| Texto |

• • • •

A lo largo de la mañana nos hemos abierto a la novedad de la llamada de Dios en nuestra vida. Dios sigue saliendo a nuestro encuentro y su deseo es comunicarse con nosotros (Id16,1) Dios busca la relación. Dios nos conoce porque nos escucha (“he escuchado su clamor en presencia de sus opresores y ya conozco sus sufrimientos” Ex 3,7). Dios tiene grandes deseos de nosotros. Nuestro reto es educarnos para escuchar al que habla con un Amor Mayor, con un lenguaje siempre nuevo.

• • • •

| Información proporcionada |
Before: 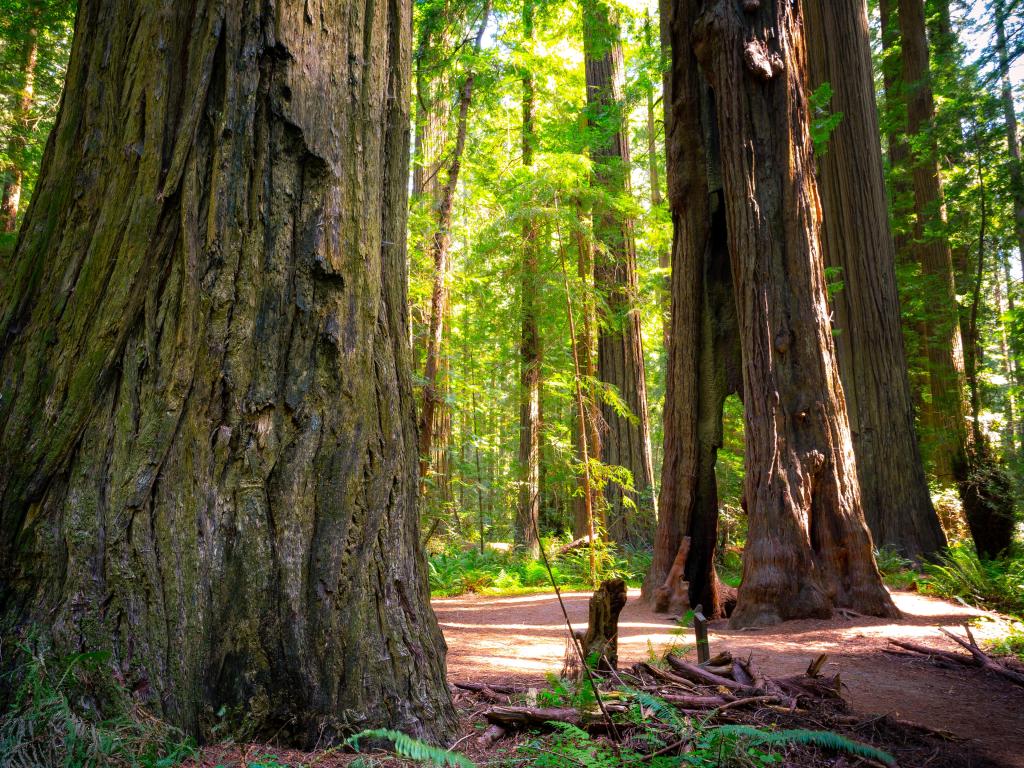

• • • •

| Instrucción escrita |
Repite tal cual el pasaje del texto sobre la llamada de Dios que empieza con "A lo largo de" y sigue hasta "lenguaje siempre nuevo.". Este material no interviene en nada de lo que se pide.

| Respuesta |
A lo largo de la mañana nos hemos abierto a la novedad de la llamada de Dios en nuestra vida. Dios sigue saliendo a nuestro encuentro y su deseo es comunicarse con nosotros (Id16,1) Dios busca la relación. Dios nos conoce porque nos escucha (“he escuchado su clamor en presencia de sus opresores y ya conozco sus sufrimientos” Ex 3,7). Dios tiene grandes deseos de nosotros. Nuestro reto es educarnos para escuchar al que habla con un Amor Mayor, con un lenguaje siempre nuevo.